Sensory neuron involvement had not previously been reported for TDP-43 mutations and, when mentioned, SAPs have been reported as normal [15, 16]. Pathological studies in the few available cases [4, 17] and in transgenic models [18, 19] did not specifically examine dorsal root ganglia, although TDP-43 is normally expressed in sensory neuron nuclei [20]. On the patient's nerve biopsy, no abnormal accumulation of TDP-43 was found in peripheral axons, in keeping with the fact that, in the central nervous system of patients with TARDBP mutations or sporadic ALS, the protein does not accumulate in axons, but in the neuron cell body and dendrites [1, 4].

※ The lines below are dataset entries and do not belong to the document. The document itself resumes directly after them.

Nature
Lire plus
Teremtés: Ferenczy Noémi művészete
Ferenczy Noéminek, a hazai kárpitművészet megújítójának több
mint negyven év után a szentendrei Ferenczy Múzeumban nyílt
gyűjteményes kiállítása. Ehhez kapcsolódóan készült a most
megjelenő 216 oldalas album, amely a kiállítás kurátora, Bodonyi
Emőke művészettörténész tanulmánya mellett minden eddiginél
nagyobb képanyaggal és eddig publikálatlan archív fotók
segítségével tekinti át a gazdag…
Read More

ALS is usually considered as a propagating process that recruits locally and spreads with an orderly progression [21]. In this patient, the electrophysiological results suggested a pre-existing widespread sensory dysfunction upon which the degenerative process developed focally in the left arm, then extended to the contralateral side and, through descending pathways, to the lumbar region. At each level, sensory neurons were electrophysiologically involved before motor neurons.

The combination of severe sensory and motor neuronopathy is rarely encountered in clinical practice. It has been reported in patients with paraneoplastic Hu-antibodies, [22] in facial onset sensory and motor neuronopathy (FOSMN) [23], and in rare genetic diseases, such as Tangier disease [24]. The A382P TDP-43 mutation should be considered in patients with such an association.

The patient gave informed consent for the genetic analysis. A copy of the written consent is available for review by the Editor-in-Chief of this journal. Consent for publication could not be obtained from the family of the deceased patient, as they could not be reached.